— Data for this task —
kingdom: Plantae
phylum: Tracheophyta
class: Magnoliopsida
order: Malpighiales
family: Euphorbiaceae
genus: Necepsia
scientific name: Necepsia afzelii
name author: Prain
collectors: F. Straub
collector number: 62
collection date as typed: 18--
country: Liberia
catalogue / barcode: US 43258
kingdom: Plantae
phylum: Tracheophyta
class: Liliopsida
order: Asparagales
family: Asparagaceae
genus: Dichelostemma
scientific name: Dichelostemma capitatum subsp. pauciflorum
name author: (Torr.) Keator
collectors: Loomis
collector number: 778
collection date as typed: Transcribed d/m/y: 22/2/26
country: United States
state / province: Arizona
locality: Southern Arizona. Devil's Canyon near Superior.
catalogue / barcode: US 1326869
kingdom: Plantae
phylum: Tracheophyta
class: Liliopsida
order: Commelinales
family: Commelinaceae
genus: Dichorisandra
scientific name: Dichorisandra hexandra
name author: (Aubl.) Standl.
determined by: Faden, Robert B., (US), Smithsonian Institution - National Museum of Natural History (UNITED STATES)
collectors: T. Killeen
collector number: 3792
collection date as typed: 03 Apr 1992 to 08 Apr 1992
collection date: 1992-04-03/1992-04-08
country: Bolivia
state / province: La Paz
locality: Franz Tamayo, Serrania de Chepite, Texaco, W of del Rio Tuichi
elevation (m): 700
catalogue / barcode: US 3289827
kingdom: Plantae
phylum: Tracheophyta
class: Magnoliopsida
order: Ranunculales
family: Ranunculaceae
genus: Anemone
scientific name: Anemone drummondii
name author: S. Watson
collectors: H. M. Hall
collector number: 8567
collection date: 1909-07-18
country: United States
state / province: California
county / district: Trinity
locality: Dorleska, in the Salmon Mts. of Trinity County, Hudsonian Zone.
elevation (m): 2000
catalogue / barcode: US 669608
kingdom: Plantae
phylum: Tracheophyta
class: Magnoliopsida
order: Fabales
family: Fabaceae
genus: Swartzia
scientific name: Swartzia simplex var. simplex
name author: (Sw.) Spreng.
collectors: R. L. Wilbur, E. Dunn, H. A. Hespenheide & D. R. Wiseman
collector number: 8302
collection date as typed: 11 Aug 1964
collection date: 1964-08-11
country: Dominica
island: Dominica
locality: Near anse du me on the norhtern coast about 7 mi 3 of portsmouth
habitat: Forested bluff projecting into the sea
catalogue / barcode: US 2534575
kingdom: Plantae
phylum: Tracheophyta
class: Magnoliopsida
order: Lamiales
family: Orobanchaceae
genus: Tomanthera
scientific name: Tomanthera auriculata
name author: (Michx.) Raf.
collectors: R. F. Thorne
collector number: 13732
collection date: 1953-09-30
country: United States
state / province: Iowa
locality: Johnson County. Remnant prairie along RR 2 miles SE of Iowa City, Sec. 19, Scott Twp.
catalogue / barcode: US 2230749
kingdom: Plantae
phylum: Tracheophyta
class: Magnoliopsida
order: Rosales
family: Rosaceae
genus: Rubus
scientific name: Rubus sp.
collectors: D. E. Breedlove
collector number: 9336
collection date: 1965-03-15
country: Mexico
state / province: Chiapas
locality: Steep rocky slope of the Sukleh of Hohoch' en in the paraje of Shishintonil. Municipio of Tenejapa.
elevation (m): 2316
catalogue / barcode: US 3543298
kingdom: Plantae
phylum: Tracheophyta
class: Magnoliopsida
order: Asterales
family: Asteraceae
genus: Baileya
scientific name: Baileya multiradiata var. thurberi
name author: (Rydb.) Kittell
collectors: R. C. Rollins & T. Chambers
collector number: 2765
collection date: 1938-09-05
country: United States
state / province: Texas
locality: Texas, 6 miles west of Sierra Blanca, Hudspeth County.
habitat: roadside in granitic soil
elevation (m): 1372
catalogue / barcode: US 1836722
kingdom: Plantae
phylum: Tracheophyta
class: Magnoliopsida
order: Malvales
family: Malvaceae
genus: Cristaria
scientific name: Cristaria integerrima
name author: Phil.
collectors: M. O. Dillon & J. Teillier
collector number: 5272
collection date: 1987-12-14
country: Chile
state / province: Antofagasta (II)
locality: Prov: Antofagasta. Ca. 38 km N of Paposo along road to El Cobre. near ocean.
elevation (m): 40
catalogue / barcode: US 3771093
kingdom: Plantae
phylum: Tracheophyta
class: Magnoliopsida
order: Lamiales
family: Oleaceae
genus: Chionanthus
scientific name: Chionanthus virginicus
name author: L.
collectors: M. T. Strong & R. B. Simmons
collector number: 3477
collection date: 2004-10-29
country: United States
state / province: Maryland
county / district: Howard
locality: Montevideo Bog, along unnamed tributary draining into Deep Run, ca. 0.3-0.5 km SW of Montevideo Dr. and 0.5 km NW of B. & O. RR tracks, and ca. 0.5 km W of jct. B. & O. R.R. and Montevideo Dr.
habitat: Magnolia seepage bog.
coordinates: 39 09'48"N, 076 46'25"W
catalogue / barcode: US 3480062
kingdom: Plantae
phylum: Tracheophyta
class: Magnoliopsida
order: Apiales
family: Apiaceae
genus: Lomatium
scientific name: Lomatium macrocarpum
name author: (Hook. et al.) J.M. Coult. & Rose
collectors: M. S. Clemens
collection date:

— Task —
Please rewrite only the items from the line containing "habitat: Forested bluff" up to and including the line containing "collection date: 1953-09-30", replacing "collector number" with "collector no." and leaving everything else unchanged.

— Result of this exercise —
habitat: Forested bluff projecting into the sea
catalogue / barcode: US 2534575
kingdom: Plantae
phylum: Tracheophyta
class: Magnoliopsida
order: Lamiales
family: Orobanchaceae
genus: Tomanthera
scientific name: Tomanthera auriculata
name author: (Michx.) Raf.
collectors: R. F. Thorne
collector no.: 13732
collection date: 1953-09-30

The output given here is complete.